*Data for this exercise:*
%%
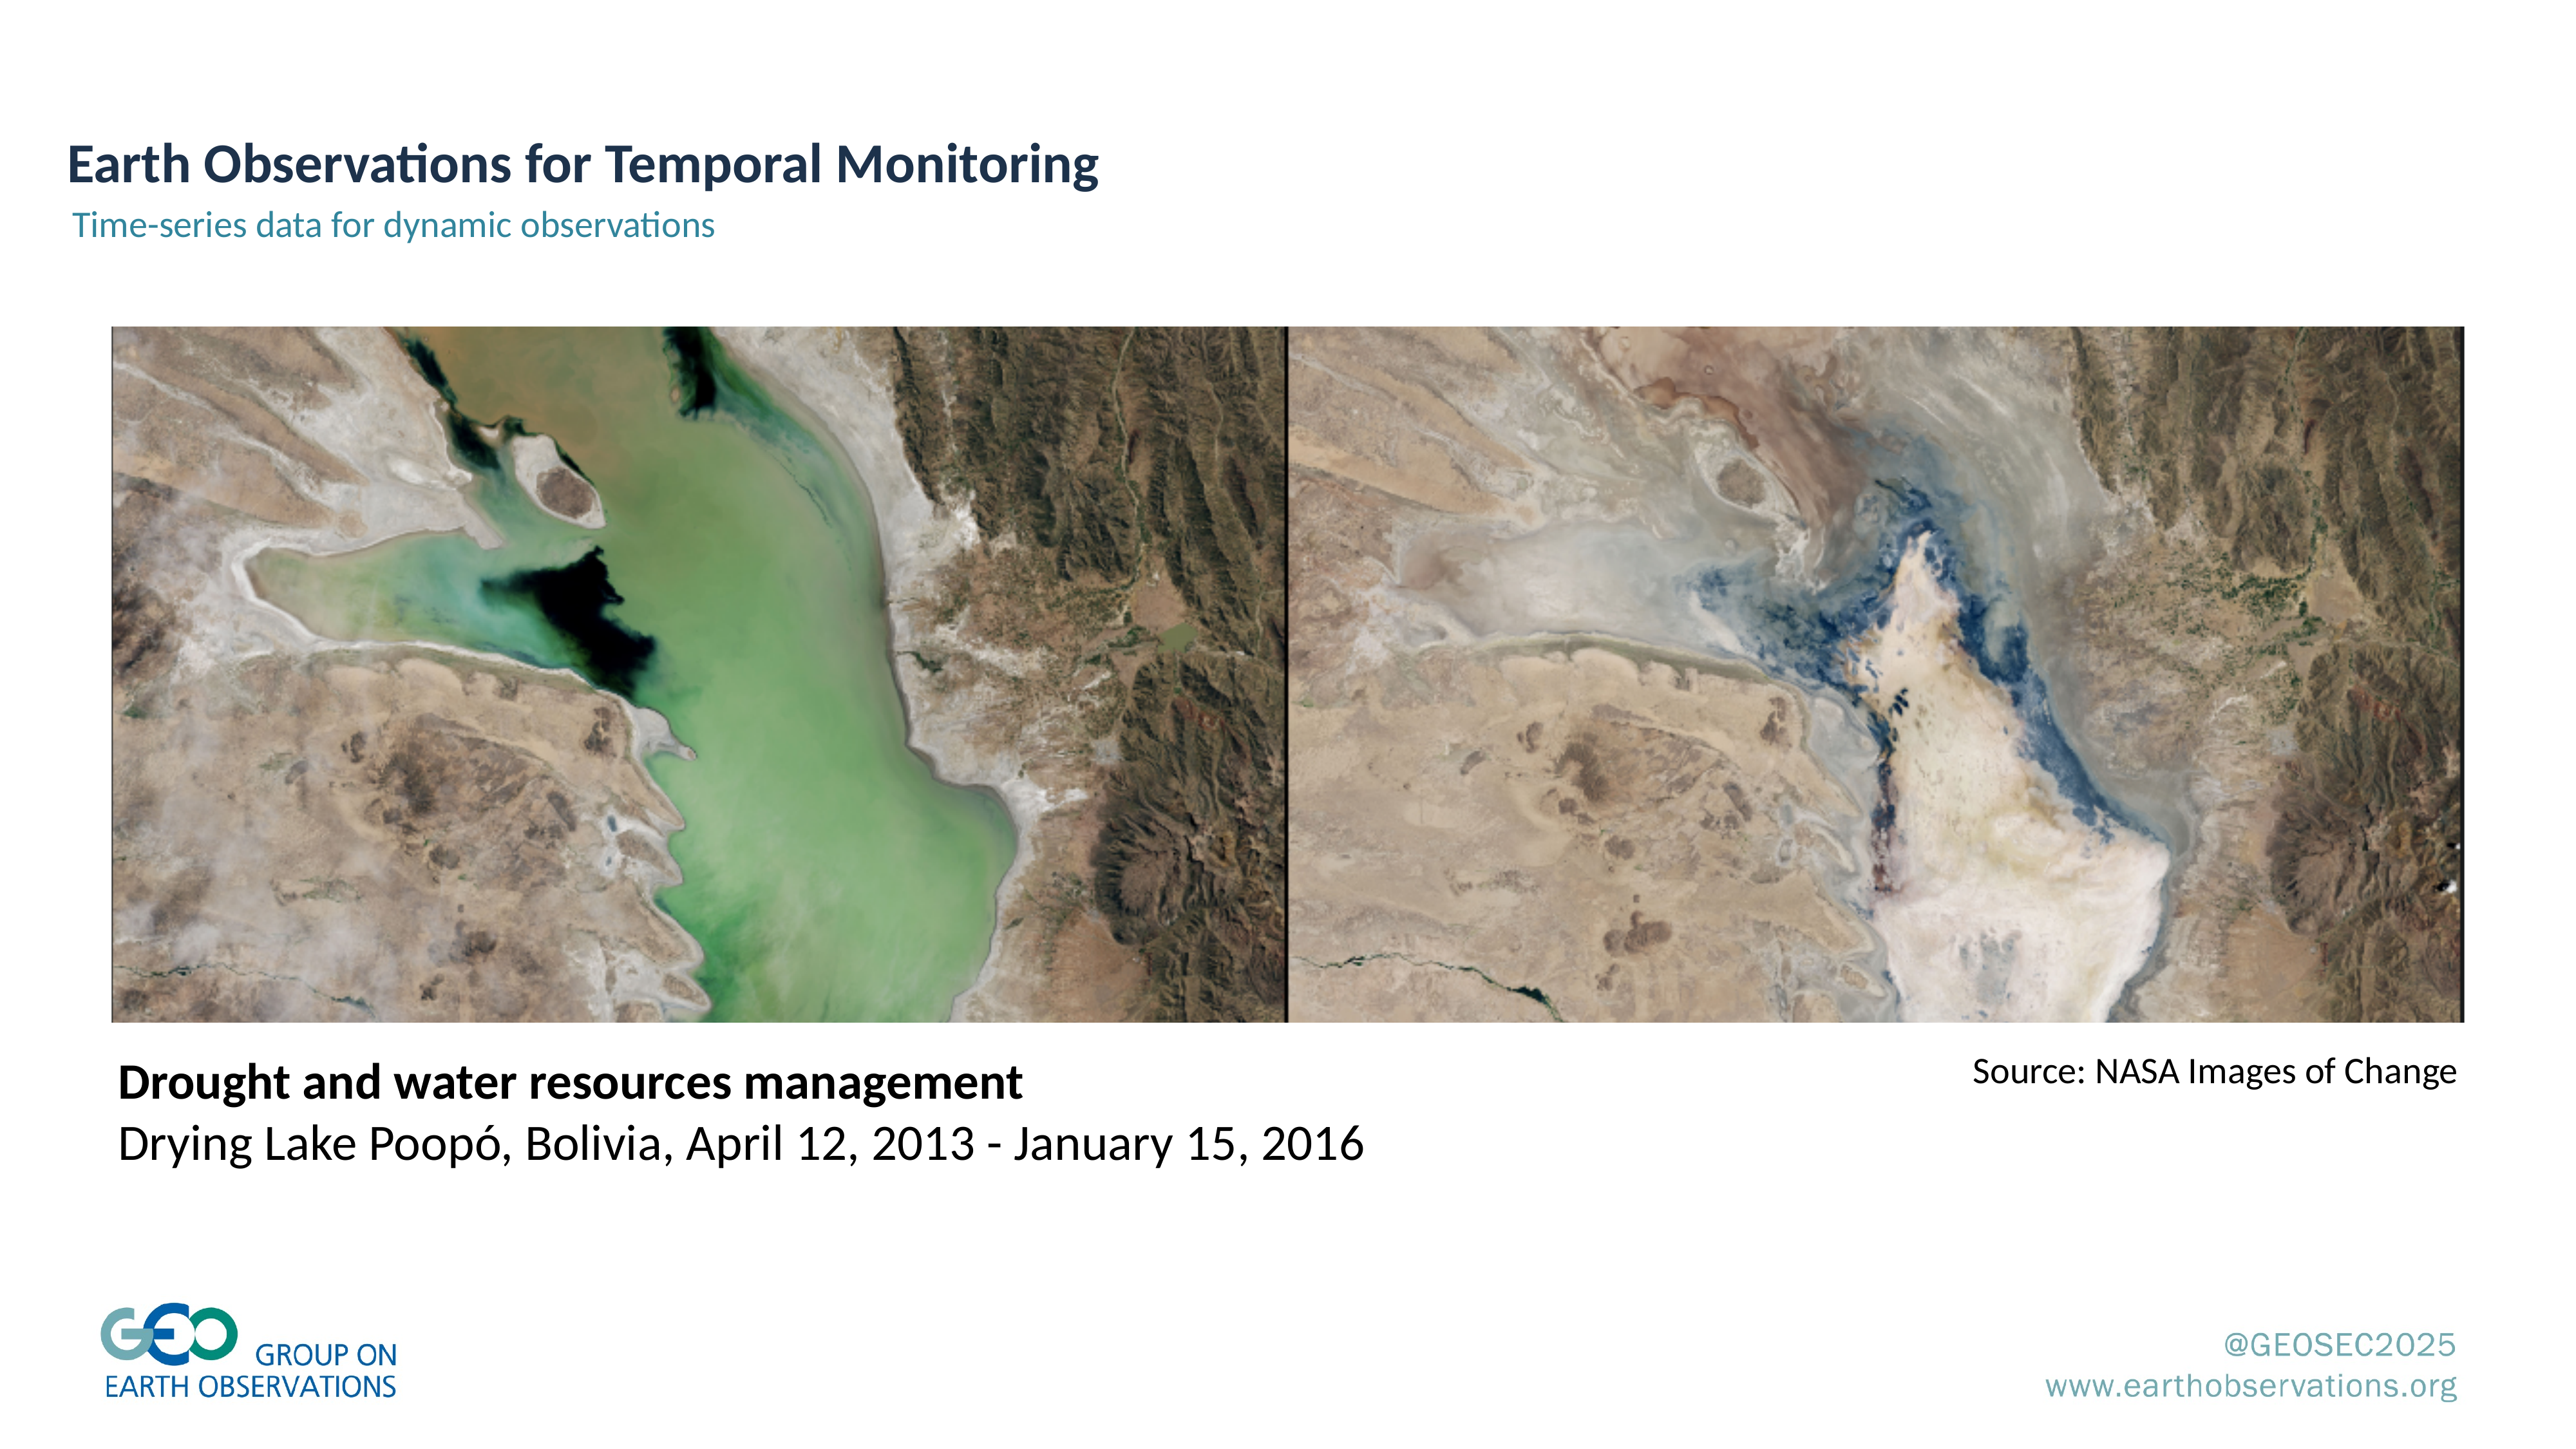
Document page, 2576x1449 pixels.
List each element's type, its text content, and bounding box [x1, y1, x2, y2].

text_box Drought and water resources management Drying Lake Poopó, Bolivia, April 12, 2013 - January 15, 2016 [108, 1038, 2468, 1180]
text_box Earth Observations for Temporal Monitoring [57, 116, 1871, 204]
text_box Source: NASA Images of Change [1967, 1040, 2464, 1097]
picture [0, 0, 2576, 1449]
text_box Time-series data for dynamic observations [62, 190, 824, 255]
%%
*To-do item:*
Print every line above exactly as given, but not the pictures.

*Written reply:*
Document page, 2576x1449 pixels.
List each element's type, its text content, and bounding box [x1, y1, x2, y2].

text_box Drought and water resources management Drying Lake Poopó, Bolivia, April 12, 2013 - January 15, 2016 [108, 1038, 2468, 1180]
text_box Earth Observations for Temporal Monitoring [57, 116, 1871, 204]
text_box Source: NASA Images of Change [1967, 1040, 2464, 1097]
picture [0, 0, 2576, 1449]
text_box Time-series data for dynamic observations [62, 190, 824, 255]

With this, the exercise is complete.